Tally up the lines below that contain the word "Figure" and give the total alone.

- **Source data**:
=======

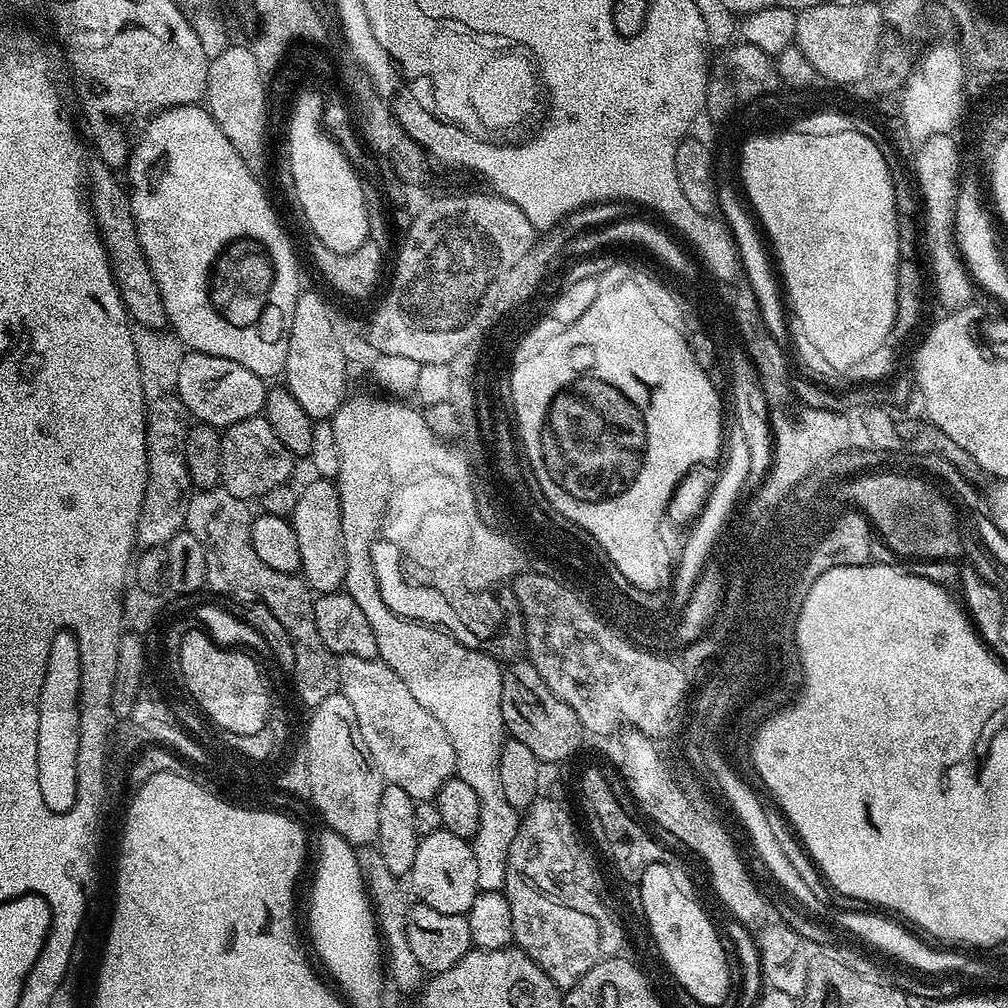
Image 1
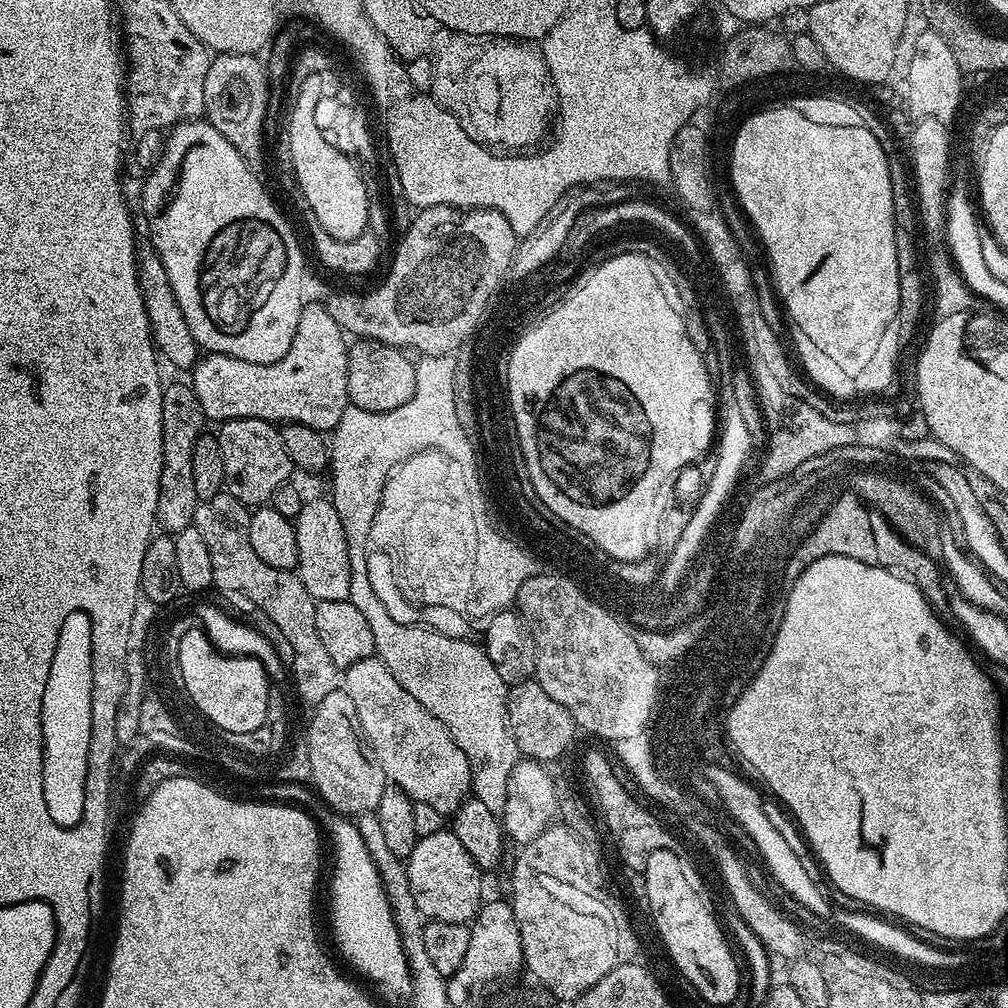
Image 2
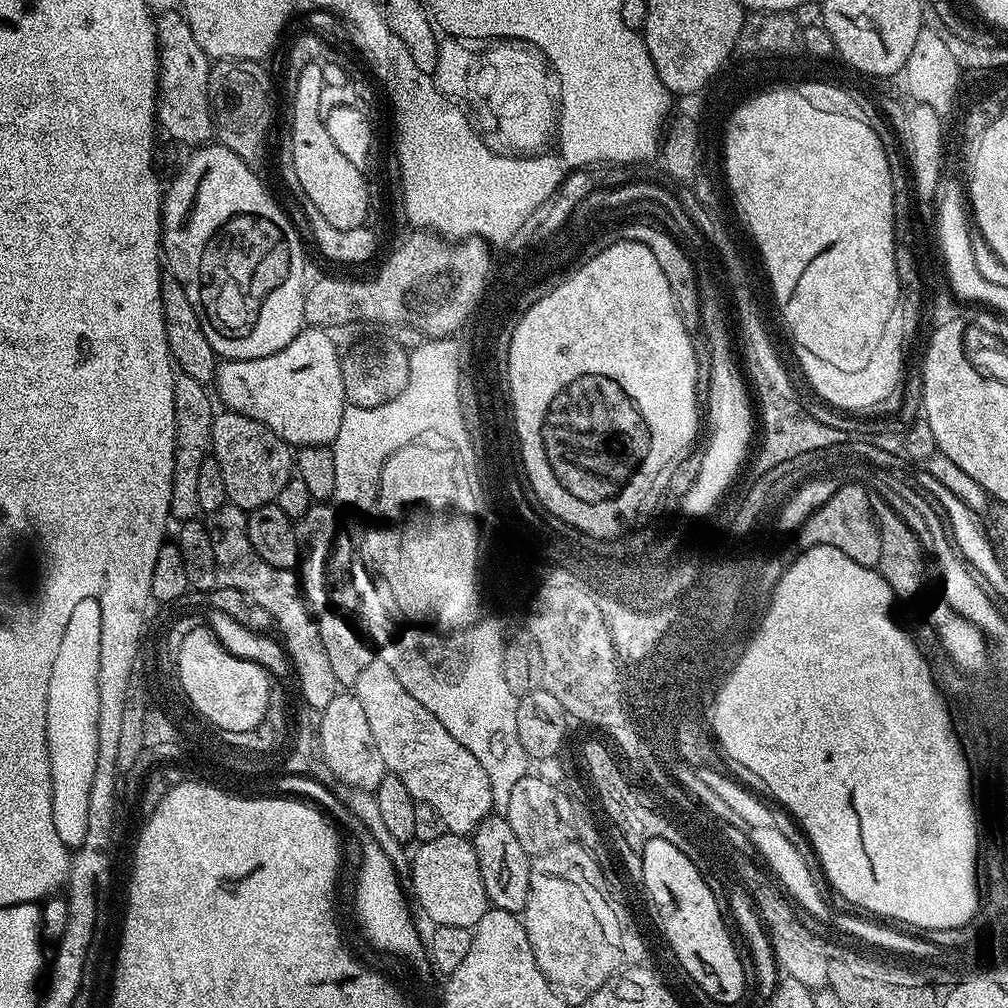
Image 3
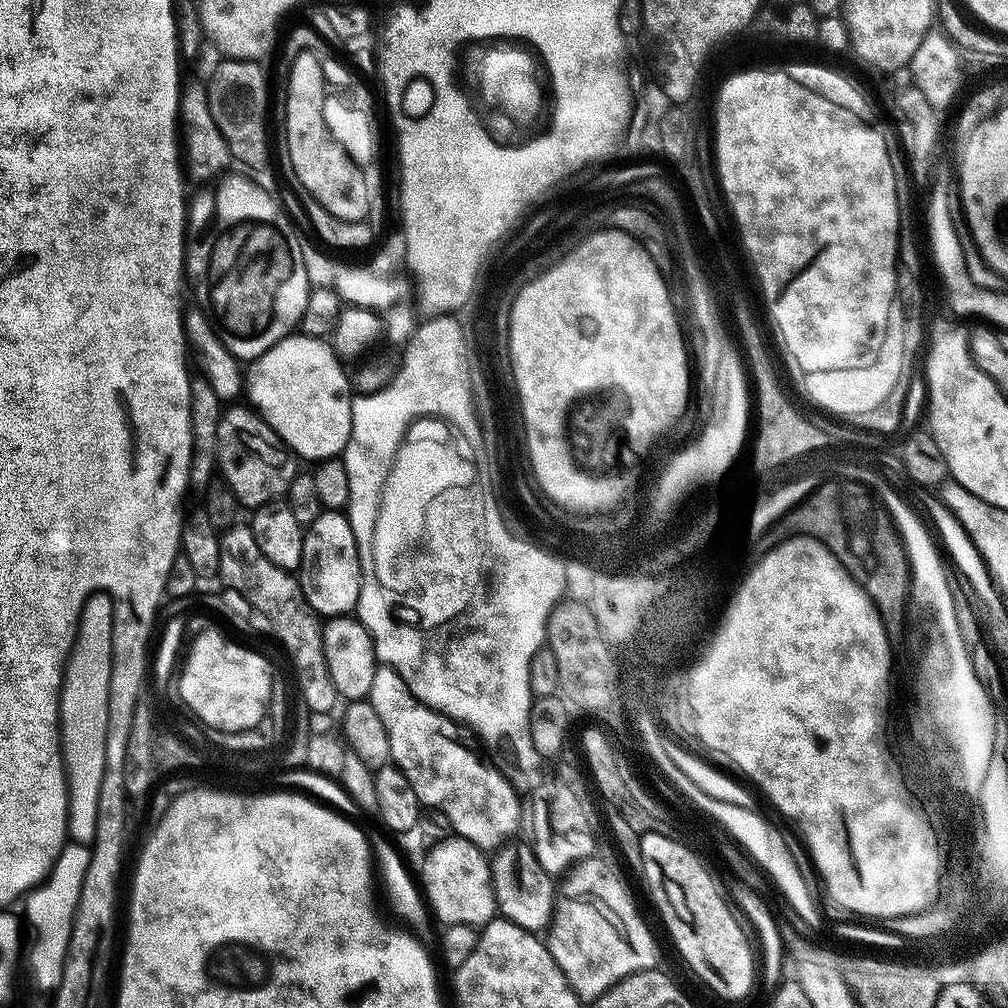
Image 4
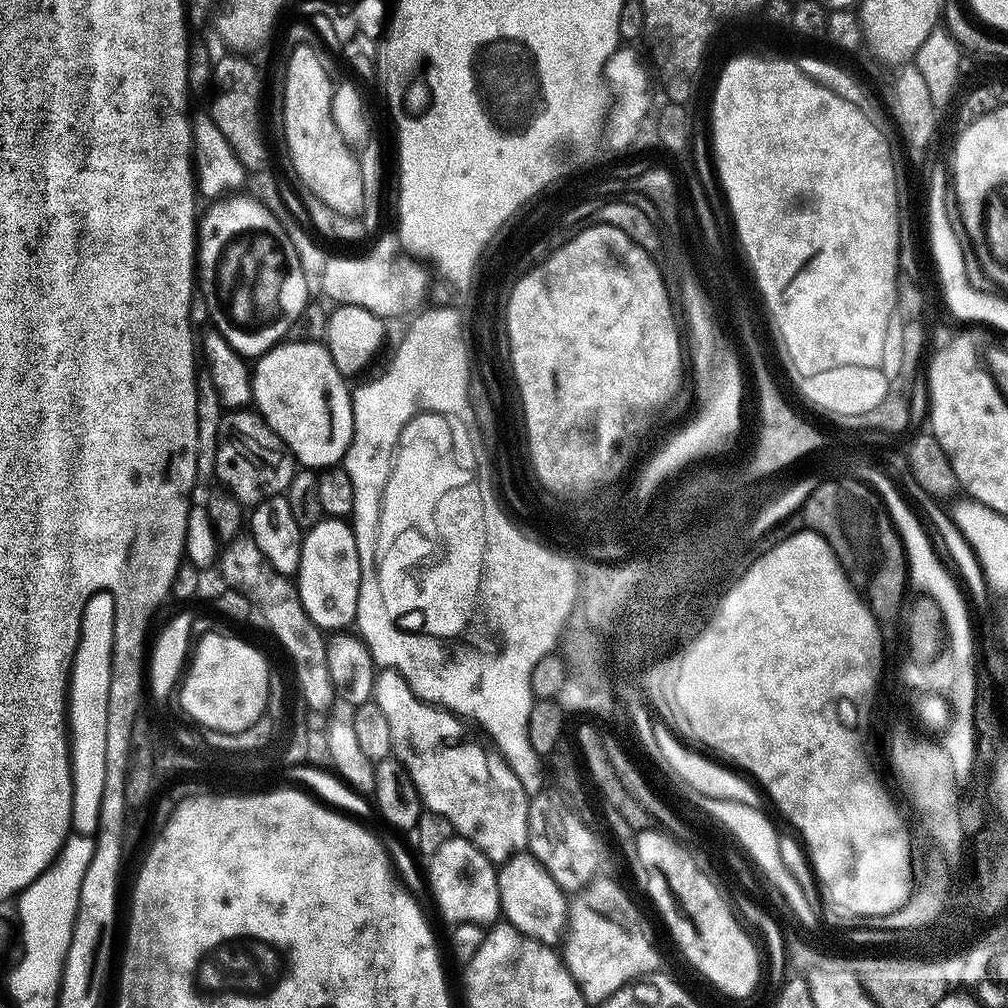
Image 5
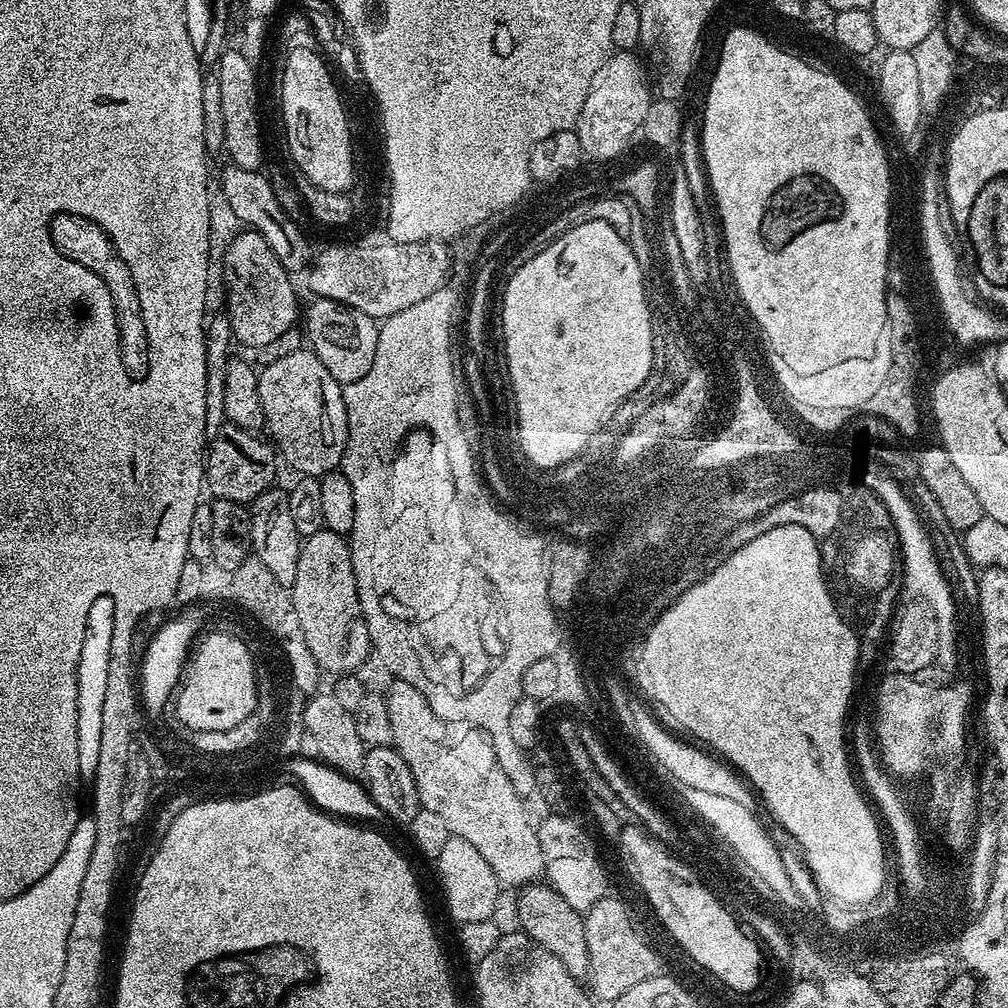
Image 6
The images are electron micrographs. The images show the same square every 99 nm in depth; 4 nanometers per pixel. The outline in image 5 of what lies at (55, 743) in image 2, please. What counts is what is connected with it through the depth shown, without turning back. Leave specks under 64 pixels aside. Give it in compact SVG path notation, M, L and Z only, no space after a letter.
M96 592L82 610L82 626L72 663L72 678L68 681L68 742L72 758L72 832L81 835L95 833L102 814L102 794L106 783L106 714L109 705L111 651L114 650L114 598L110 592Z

=======

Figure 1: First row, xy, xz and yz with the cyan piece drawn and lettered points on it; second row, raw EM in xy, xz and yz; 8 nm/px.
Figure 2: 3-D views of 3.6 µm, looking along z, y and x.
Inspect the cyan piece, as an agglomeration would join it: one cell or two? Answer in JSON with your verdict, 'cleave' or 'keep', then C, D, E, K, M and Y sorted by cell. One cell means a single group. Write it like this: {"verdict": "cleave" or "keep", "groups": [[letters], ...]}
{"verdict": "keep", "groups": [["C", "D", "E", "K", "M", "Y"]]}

=======

- **Response for this exercise**: 2